Book Review: Time Management for System Administrators

Tom's book is a quick read, which is definitely what you want from a book about time management. He starts with hints about how to manage time in an operational setting. His suggestions are down to earth and eminently implementable.

His title states that the book is for SAs, but the tips can be helpful to anyone who works in a high-interruption, high-stress environment.

Tuesday, April 9, 2013

Resolving Conflicts

Resolving conflicts within a team is probably one of the least favorite tasks for any team manager. Some conflicts should be allowed to work themselves out, but other conflicts can consume the team if they are left unchecked.

Not all conflict is bad. Constructive conflicts can take place in an atmosphere of mutual respect, where the parties involved express opinions and work towards a resolution that is better than what any one of them would have proposed alone. Destructive conflicts, however, need to be watched and managed.

There are several different possible ways to approach a conflict. There are times when each of these is appropriate, but these are listed from most effective to least effective.

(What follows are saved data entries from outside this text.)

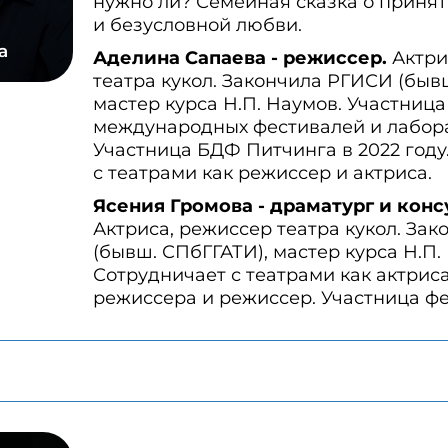
нужно ли? Семейная сказка о приня
и безусловной любви.
а
Аделина Сапаева - режиссер.
Актри
театра кукол. Закончила РГИСИ (быв
мастер курса Н.П. Наумов. Участница
международных фестивалей и лабор
Участница БДФ Питчинга в 2022 году
с театрами как режиссер и актриса.
Ясения Громова - драматург и конс
Актриса, режиссер театра кукол. За
(бывш. СПбГГАТИ), мастер курса Н.П.
Сотрудничает с театрами как актрис
режиссера и режиссер. Участница фе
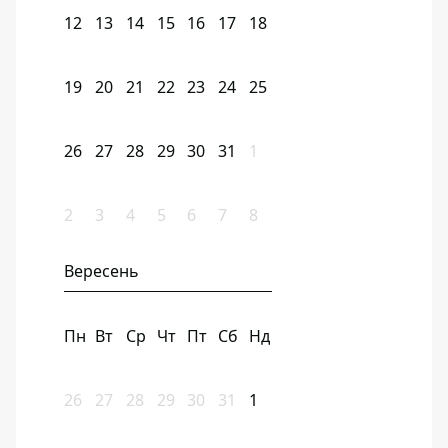
12
13
14
15
16
17
18
19
20
21
22
23
24
25
26
27
28
29
30
31
1
2
3
4
5
6
7
8
Вересень
Пн
Вт
Ср
Чт
Пт
Сб
Нд
26
27
28
29
30
31
1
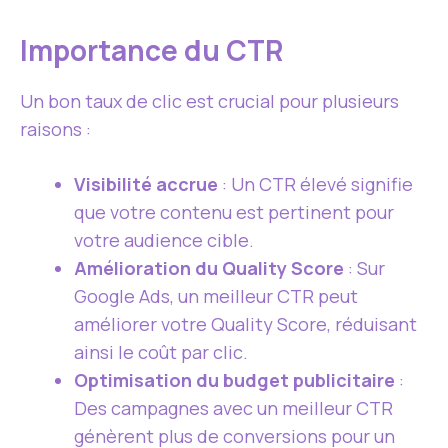
Importance du CTR
Un bon taux de clic est crucial pour plusieurs
raisons :
Visibilité accrue
: Un CTR élevé signifie
que votre contenu est pertinent pour
votre audience cible.
Amélioration du Quality Score
: Sur
Google Ads, un meilleur CTR peut
améliorer votre Quality Score, réduisant
ainsi le coût par clic.
Optimisation du budget publicitaire
:
Des campagnes avec un meilleur CTR
génèrent plus de conversions pour un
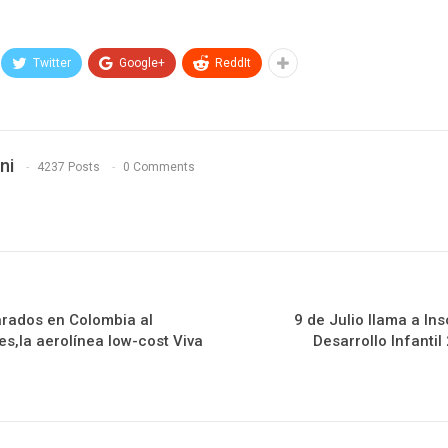
Twitter
Google+
ReddIt
ni
4237 Posts
0 Comments
arados en Colombia al
9 de Julio llama a In
s,la aerolínea low-cost Viva
Desarrollo Infantil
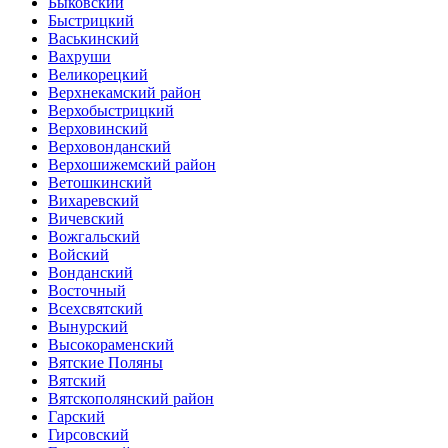
Быковский
Быстрицкий
Васькинский
Вахруши
Великорецкий
Верхнекамский район
Верхобыстрицкий
Верховинский
Верховонданский
Верхошижемский район
Ветошкинский
Вихаревский
Вичевский
Вожгальский
Войский
Вонданский
Восточный
Всехсвятский
Вынурский
Высокораменский
Вятские Поляны
Вятский
Вятскополянский район
Гарский
Гирсовский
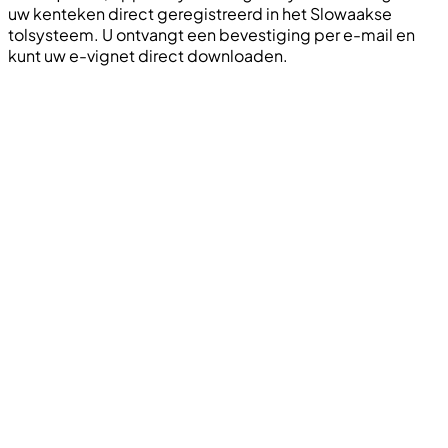
uw kenteken direct geregistreerd in het Slowaakse
tolsysteem. U ontvangt een bevestiging per e-mail en
kunt uw e-vignet direct downloaden.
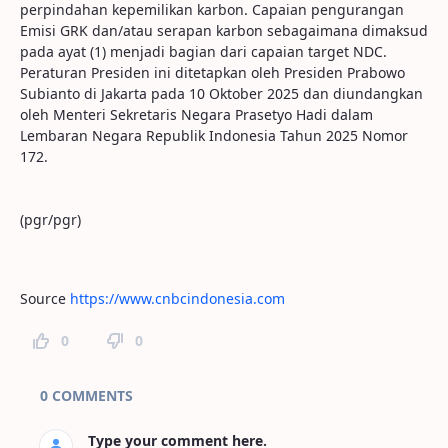
perpindahan kepemilikan karbon. Capaian pengurangan
Emisi GRK dan/atau serapan karbon sebagaimana dimaksud
pada ayat (1) menjadi bagian dari capaian target NDC.
Peraturan Presiden ini ditetapkan oleh Presiden Prabowo
Subianto di Jakarta pada 10 Oktober 2025 dan diundangkan
oleh Menteri Sekretaris Negara Prasetyo Hadi dalam
Lembaran Negara Republik Indonesia Tahun 2025 Nomor
172.
(pgr/pgr)
Source
https://www.cnbcindonesia.com
0
0
Page Comments
0 COMMENTS
Type your comment here.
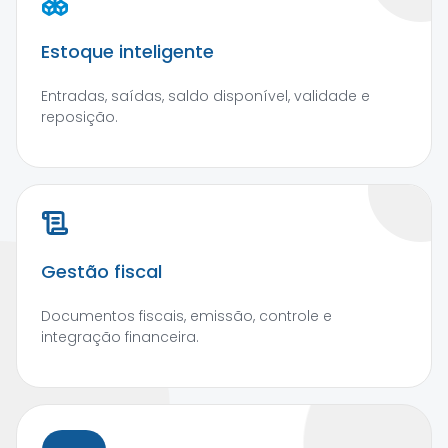
Estoque inteligente
Entradas, saídas, saldo disponível, validade e
reposição.
Gestão fiscal
Documentos fiscais, emissão, controle e
integração financeira.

  • Confrontation. The people involved directly confront the problem and try to work it through.
  • Compromise. The parties use give-and-take to try to give everyone part of what they want.
  • Smoothing. Areas of agreement are emphasized over areas of disagreement.
  • Forcing. A “solution” is imposed from higher up the hierarchy. When this method is overused, a manager will probably be seen as autocratic.
  • Withdrawal. Ignoring the problem is usually the least effective way to deal with a problem. Most problems get worse when ignored, not better.

There are times when each of these approaches is valid, but the strongest managers will try to directly confront problems when possible and reach compromise solutions when necessary. Forcing may be needed from time to time, but should be used sparingly.

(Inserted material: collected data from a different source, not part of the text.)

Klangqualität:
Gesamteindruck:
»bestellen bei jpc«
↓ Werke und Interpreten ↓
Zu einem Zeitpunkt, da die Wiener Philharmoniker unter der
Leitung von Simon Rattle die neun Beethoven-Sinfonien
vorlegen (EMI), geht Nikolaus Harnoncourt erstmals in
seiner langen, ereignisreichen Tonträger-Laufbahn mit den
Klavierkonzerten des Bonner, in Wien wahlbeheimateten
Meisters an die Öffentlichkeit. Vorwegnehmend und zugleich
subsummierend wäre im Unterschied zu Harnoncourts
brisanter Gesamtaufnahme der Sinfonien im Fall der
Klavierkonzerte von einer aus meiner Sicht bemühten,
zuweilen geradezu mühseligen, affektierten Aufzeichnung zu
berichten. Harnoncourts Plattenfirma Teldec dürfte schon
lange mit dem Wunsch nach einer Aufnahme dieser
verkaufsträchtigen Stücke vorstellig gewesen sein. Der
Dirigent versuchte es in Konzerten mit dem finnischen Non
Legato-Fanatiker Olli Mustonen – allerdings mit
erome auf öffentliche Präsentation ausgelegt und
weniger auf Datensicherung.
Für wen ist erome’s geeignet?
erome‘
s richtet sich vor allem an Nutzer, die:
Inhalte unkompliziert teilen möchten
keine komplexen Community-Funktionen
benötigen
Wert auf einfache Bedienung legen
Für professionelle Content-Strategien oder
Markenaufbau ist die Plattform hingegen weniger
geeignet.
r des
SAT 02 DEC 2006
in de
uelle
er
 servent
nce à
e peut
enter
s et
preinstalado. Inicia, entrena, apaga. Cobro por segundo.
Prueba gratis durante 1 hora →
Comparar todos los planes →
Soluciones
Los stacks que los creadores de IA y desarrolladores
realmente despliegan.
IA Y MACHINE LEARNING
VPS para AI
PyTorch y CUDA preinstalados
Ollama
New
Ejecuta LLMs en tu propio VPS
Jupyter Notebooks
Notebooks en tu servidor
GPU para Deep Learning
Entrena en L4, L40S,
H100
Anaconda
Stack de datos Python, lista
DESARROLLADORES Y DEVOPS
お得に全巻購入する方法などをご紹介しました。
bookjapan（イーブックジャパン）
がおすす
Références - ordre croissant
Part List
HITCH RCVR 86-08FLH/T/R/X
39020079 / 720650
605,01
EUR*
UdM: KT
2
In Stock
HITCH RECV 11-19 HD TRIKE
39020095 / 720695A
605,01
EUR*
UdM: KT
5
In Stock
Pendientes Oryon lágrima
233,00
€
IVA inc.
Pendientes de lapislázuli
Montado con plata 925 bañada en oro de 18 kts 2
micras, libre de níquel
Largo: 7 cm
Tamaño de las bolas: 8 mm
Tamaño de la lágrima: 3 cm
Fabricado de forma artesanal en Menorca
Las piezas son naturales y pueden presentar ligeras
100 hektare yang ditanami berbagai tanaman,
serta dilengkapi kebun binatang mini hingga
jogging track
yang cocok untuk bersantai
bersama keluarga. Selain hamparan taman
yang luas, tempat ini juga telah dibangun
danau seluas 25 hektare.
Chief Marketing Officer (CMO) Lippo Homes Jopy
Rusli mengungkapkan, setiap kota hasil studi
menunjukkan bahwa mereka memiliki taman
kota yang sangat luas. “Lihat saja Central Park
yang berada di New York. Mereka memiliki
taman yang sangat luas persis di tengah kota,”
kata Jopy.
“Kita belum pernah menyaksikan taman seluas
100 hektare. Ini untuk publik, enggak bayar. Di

Book Review: Agile Management

Medinilla has captured the essence of the new management paradigm. A lot of the old command-and-control sorts of tactics that we inherited from the industrial revolution simply do not work in the information age.

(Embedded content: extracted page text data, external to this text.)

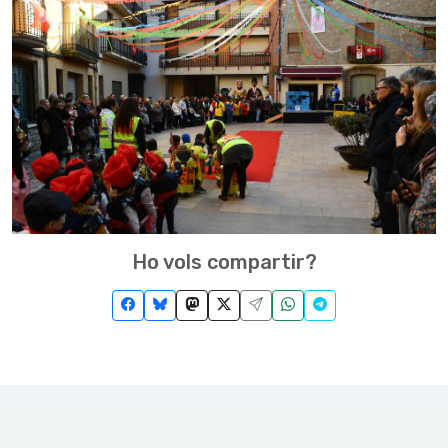
Ho vols compartir?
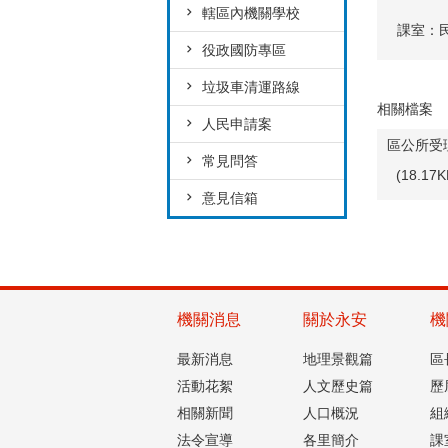
轄區內機關學校
課室：
役政國防專區
垃圾車清運路線
相關檔案
人民申請案
區公所受
常見問答
(18.1
意見信箱
機關消息
關於永安
機
最新消息
地理景觀篇
區
活動花絮
人文歷史篇
歷
相關新聞
人口概況
組
法令宣導
各里簡介
課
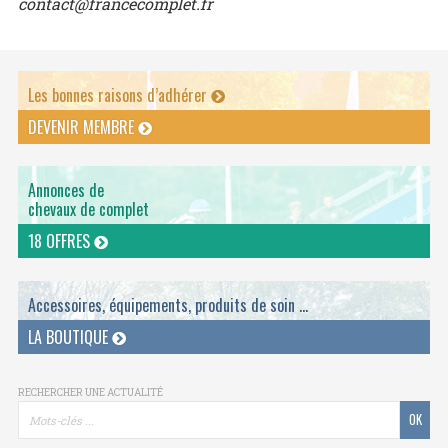
contact@francecomplet.fr
Les bonnes raisons d’adhérer
DEVENIR MEMBRE
Annonces de
chevaux de complet
18 OFFRES
Accessoires, équipements, produits de soin ...
LA BOUTIQUE
RECHERCHER UNE ACTUALITÉ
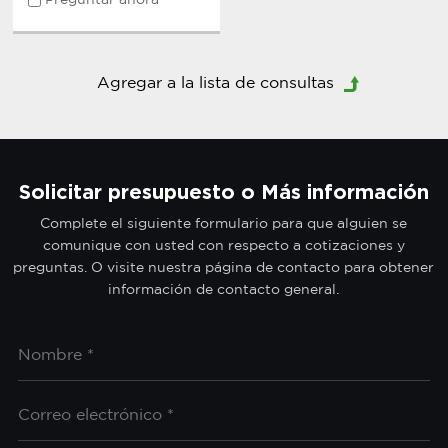
Preguntar ahora
Solicitar presupuesto o Más información
Complete el siguiente formulario para que alguien se
comunique con usted con respecto a cotizaciones y
preguntas. O visite nuestra página de contacto para obtener
información de contacto general.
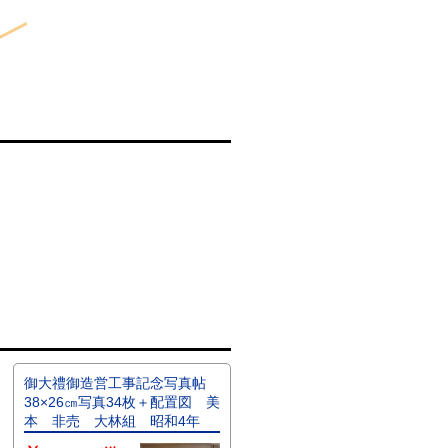
御大禮御造営工事記念写真帖
38×26㎝写真34枚＋配置図 美
本 非売 大林組 昭和4年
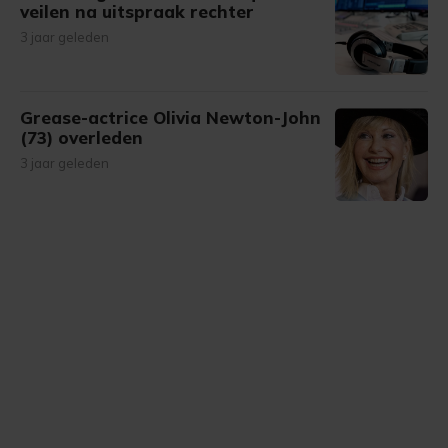
veilen na uitspraak rechter
3 jaar geleden
Grease-actrice Olivia Newton-John
(73) overleden
3 jaar geleden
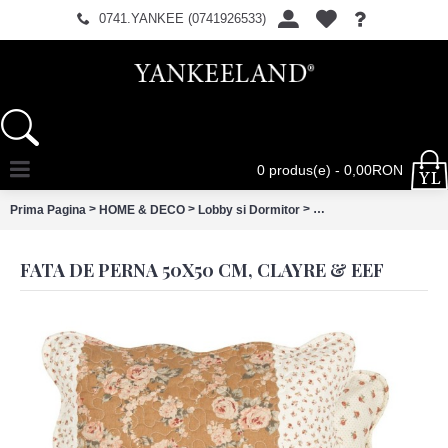
0741.YANKEE (0741926533)
0 produs(e) - 0,00RON
>
>
>
Prima Pagina
HOME & DECO
Lobby si Dormitor
Fata de perna 50x50 cm
FATA DE PERNA 50X50 CM, CLAYRE & EEF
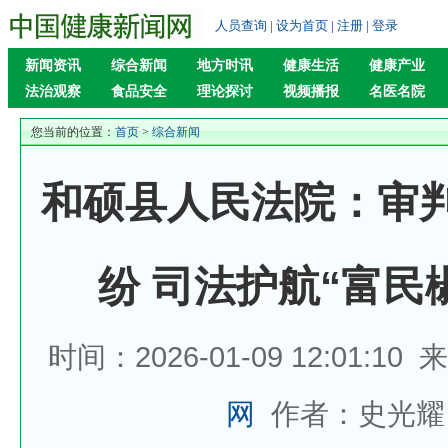
人员查询
|
设为首页
|
注册
|
登录
新闻资讯
综合新闻
地方时讯
健康生活
健康产业
法治观察
食品安全
理论探讨
视频播报
名医名院
您当前的位置：
首页
>
综合新闻
和硕县人民法院：审
纷 司法护航“富民
时间：2026-01-09 12:01:10
网
作者：史光耀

He does not get bogged down in the details fo different Agile methodologies, but espouses bringing the soul of the Agile Manifesto to the organization as a whole.

Small groups within companies have implemented Agile and benefited from it, but many Agile proponents are allergic to management. Medinilla's book contains good advice and information for organizations that are looking to take advantage of Agile on a larger scale.

Monday, April 8, 2013

Book Review: The Practice of System and Network Administration

System Administration as a Profession

"The Practice of System and Network Administration" is different from most of the other technical books on a professional SA's bookshelf. This book is about how to become a professional system administrator.

The profession is about more than knowning obscure options to different commands. To become a professional, a system administrator needs to change mindset from a straight-ahead techie to a member of the team who has specialized expertise.

System administration has not always been recognized as a profession. System administrators themselves are partly to blame for that. We have tended to focus strictly on technology and not on how to structure our work to benefit both ourselves and the organizations we work for. Limoncelli, Hogan and Chalup have put togeter a great standard reference for people who are ready to transition to being professional system administrators.

Sunday, April 7, 2013

Book Review: Managing Humans

In his first chapter, Lopp tells us what kind of book he is looking to create. He describes a tavern where colleagues get together to resolve the problems of the universe. The tone is irreverent, engaging, and informative.

Lopp provides pointers about how to handle different situations, but his focus is on communicating attitudes and values more than on providing direct advice.

Some types of lessons are best learned by sharing stories. As in his popular blog, Lopp's anecdotes provide us with a career's worth of insight into what it takes to connect with and manage people.